◆ **Work order**
Find the lines of data that contain the string "output", then list them.

Supplied data below:

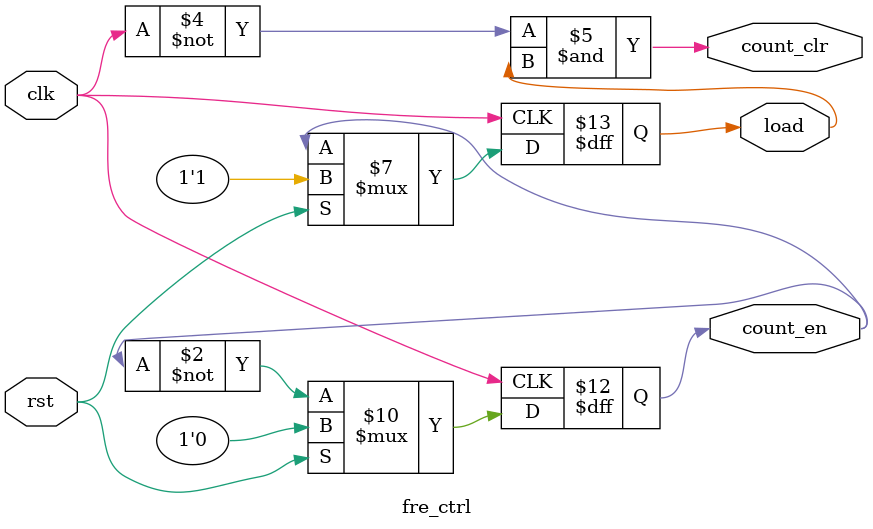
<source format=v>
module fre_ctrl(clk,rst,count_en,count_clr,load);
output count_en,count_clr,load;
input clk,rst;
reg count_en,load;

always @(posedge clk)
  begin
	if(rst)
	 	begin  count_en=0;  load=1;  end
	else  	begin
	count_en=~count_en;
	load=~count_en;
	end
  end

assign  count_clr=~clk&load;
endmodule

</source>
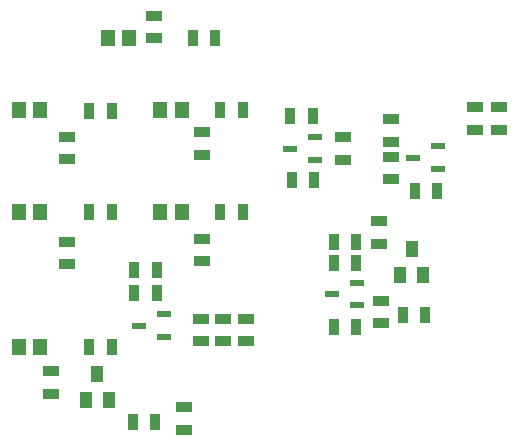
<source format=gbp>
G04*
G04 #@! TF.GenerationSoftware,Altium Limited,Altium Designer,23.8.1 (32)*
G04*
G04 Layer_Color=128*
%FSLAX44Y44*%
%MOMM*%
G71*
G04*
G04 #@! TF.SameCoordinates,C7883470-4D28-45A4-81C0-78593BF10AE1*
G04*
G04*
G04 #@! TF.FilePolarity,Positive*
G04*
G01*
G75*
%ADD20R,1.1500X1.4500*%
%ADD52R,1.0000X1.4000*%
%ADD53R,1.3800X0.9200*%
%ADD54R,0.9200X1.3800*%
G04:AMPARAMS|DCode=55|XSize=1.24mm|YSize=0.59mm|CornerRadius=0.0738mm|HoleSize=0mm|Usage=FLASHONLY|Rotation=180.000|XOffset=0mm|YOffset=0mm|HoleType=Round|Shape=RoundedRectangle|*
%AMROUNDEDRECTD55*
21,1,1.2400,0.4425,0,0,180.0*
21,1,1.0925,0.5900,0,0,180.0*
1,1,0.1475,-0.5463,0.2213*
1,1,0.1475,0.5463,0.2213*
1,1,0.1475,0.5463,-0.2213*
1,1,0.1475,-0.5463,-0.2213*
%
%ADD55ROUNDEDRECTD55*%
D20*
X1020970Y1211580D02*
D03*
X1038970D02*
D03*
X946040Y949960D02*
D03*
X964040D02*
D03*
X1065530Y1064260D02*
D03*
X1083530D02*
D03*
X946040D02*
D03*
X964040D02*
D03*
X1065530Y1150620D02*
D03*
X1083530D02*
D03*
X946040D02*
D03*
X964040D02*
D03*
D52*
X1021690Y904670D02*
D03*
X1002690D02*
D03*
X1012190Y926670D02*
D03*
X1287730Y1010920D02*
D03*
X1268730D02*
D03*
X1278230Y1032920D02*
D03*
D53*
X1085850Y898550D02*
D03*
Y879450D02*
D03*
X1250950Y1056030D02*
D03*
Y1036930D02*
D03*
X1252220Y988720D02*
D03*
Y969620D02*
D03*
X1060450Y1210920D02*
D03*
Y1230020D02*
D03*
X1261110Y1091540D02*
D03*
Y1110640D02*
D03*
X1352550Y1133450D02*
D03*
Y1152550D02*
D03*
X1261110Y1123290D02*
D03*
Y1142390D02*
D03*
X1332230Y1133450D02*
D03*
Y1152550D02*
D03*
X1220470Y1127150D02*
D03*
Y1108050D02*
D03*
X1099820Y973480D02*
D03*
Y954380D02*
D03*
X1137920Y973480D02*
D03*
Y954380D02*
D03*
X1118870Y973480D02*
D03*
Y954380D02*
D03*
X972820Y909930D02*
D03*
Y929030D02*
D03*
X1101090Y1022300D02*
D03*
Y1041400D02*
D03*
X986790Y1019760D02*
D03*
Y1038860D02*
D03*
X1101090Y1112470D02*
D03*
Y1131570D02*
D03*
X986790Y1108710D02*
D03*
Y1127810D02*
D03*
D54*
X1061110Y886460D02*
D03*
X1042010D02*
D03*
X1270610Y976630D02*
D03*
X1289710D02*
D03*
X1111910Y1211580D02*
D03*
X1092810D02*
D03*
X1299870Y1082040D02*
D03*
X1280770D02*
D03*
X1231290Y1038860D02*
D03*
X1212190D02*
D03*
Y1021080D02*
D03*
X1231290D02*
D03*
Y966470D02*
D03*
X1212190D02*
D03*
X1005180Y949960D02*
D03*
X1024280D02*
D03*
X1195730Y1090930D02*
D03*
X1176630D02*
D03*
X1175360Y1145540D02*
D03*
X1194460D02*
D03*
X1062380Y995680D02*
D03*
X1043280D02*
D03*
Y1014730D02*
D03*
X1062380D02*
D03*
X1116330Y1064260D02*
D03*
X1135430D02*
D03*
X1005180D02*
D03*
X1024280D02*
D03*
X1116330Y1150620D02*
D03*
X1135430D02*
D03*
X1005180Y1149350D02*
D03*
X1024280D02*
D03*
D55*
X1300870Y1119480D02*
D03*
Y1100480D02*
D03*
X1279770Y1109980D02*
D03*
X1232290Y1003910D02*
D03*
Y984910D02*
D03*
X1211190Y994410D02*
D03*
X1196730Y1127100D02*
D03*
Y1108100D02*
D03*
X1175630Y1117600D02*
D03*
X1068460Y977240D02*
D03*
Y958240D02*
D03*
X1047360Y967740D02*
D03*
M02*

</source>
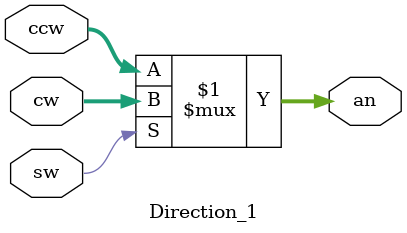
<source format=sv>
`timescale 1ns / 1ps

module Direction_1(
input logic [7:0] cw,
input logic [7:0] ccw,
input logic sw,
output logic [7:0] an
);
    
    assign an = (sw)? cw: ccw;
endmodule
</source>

End of Supplied data.

◆ **Response area**
output count_en,count_clr,load;
output logic [7:0] an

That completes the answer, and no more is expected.